One of the Advent traditions that many churches observe is called the Festival of Lessons and Carols. It tells the entire story from start to finish of how the Messiah came, and why he was necessary. While it relies on several Isaiah passages, it doesn’t start there. Surprised?

It starts with Genesis. From the beginning of time, we needed a Savior. With the first sin in the garden, humanity necessitated a saving from ifself, as it were. We see throughout the entire Old Testament that the sacrificial system offered by God in order to redeem us failed again and again.

Then came Jesus, the fulfillment of every promise and the hope of every heart. Jesus is the end-all-be-all of sacrificial lambs. He took the sins of the world upon himself and we are forever reconciled with God through Jesus’ saving death that brings eternal life.

And thus the need for the incarnation.

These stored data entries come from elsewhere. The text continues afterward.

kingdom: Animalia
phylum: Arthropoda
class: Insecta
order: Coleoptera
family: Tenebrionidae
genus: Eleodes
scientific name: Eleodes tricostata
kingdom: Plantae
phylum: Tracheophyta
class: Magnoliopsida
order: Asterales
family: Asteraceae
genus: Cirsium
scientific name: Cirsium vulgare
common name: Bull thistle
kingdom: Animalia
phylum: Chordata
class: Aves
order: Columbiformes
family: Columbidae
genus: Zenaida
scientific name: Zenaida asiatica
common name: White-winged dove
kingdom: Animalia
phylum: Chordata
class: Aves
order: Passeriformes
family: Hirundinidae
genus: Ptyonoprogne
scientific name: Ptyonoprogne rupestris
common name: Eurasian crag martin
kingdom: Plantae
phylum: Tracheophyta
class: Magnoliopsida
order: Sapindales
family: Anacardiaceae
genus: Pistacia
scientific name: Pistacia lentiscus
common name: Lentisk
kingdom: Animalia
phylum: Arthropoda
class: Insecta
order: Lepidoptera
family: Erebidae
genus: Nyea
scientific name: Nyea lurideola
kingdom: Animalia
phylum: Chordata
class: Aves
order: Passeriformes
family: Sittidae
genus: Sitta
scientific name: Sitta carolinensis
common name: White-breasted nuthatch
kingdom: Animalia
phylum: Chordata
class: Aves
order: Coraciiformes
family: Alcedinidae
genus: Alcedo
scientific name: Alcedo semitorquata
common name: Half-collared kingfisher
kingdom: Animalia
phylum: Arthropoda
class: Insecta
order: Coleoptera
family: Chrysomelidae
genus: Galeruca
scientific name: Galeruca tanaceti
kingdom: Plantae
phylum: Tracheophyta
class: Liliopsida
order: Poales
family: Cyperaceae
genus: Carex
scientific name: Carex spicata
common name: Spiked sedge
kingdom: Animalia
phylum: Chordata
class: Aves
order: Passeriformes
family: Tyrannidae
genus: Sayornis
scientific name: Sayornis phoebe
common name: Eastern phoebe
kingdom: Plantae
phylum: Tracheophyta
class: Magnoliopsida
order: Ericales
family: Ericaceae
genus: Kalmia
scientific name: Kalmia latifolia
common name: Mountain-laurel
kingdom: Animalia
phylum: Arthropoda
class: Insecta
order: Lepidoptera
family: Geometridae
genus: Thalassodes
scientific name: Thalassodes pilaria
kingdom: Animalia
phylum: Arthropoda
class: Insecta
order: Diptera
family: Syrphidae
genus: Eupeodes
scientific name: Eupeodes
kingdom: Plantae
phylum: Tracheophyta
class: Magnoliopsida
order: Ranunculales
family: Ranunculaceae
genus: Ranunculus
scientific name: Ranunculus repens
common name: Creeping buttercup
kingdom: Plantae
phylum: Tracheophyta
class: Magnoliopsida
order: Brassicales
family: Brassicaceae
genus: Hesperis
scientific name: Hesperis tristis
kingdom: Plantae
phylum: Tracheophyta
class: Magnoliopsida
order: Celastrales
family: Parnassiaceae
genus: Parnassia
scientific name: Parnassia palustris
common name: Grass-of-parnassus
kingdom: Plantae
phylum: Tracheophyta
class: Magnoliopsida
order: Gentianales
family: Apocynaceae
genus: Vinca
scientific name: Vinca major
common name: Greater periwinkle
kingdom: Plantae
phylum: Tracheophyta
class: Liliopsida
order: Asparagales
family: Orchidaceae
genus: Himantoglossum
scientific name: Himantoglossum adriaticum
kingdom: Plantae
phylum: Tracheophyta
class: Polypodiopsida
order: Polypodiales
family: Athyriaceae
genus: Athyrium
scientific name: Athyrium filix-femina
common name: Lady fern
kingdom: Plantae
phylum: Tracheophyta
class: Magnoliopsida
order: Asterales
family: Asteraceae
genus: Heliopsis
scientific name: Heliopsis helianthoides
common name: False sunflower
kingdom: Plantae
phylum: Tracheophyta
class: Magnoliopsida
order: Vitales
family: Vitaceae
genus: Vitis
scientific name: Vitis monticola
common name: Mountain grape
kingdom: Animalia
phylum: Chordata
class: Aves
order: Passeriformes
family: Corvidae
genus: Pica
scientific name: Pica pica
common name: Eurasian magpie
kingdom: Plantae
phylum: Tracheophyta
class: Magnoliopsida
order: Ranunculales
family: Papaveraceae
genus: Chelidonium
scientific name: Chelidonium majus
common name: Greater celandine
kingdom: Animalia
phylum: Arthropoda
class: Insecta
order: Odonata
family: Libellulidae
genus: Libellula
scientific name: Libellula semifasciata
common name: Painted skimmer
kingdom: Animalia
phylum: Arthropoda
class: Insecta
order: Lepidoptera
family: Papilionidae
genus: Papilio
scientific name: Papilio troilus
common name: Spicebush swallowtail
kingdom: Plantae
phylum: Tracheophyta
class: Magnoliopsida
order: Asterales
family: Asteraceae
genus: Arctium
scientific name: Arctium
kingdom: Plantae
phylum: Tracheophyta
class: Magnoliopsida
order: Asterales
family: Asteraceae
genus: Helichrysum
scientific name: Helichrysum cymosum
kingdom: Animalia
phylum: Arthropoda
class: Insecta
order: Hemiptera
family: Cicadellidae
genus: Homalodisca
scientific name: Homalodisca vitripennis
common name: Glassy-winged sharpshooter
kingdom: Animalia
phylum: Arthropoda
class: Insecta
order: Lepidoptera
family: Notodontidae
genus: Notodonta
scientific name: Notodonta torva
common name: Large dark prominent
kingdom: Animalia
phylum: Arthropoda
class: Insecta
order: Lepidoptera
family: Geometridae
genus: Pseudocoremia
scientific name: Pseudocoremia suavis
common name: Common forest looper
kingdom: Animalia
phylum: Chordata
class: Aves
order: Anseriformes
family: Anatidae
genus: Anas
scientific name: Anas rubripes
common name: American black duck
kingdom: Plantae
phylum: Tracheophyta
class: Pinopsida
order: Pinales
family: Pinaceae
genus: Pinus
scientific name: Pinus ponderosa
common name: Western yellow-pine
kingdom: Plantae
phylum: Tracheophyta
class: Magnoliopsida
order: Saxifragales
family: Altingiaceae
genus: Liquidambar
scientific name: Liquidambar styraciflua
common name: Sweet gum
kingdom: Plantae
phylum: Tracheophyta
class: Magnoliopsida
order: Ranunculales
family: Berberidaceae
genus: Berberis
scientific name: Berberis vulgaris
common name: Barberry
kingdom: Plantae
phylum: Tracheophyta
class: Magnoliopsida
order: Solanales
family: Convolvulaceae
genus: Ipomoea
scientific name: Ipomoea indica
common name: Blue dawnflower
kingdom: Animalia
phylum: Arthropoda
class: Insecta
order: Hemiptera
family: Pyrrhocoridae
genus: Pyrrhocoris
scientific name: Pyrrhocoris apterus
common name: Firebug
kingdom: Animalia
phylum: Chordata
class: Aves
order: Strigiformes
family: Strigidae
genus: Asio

The incarnation is understood as “God becoming flesh.” God, in his omniscience, realized that we would need a Savior that we could relate to. He chose to come to earth in the form of an infant, so that he would walk, talk, suffer, feel anger, experience temptation, know hunger and fatigue, and be relatable.

John 1

14 And the Word became flesh and dwelt among us, and we have seen his glory, glory as of the only Son from the Father, full of grace and truth.

I think the whole notion is a glorious and miraculous absurdity, and one that demonstrates God’s love beyond a doubt. That the God who created the universe would lower himself to such a humble place blows my mind. Born in dirt, cradled in straw, homeless and cold, God came, and dwelt among us. Isn’t that absurd? 

This morning I recalled a wonderful young female pastor named Alice who preached at my Annual Conference many years ago. I sat in my seat, spellbound. I had not done much preaching up to that point, and I had modeled my style after my colleagues, who were all male. When I heard Alice preach, I was stunned. She preached like a girl. She was relatable, humorous, genuine, and authentic. I never preached like a man after that. Her example helped me preach from my own voice, and it changed me forever.

The reason God came as a baby was so that he could experience the world he created, and thus be an authentic guide, a relatable savior, and a credible witness. Jesus is the real deal. The stories of his life on earth are stories we can put ourselves directly into. We can feel what he felt, see what he saw, and walk where he walked. As absurd as it was, it was the only way to save us.

God became flesh and dwelt among us. This is the greatest gift you will receive on any Christmas. How will you respond? Where will you be a credible witness, and tell this story to someone who needs to hear it? How will you relate to Jesus today?

Go, and preach this in your own voice. Tell someone about the Messiah. Better yet, act it out in everything you say, think, and do. Be the light in the darkness of somebody’s Christmas, and rejoice.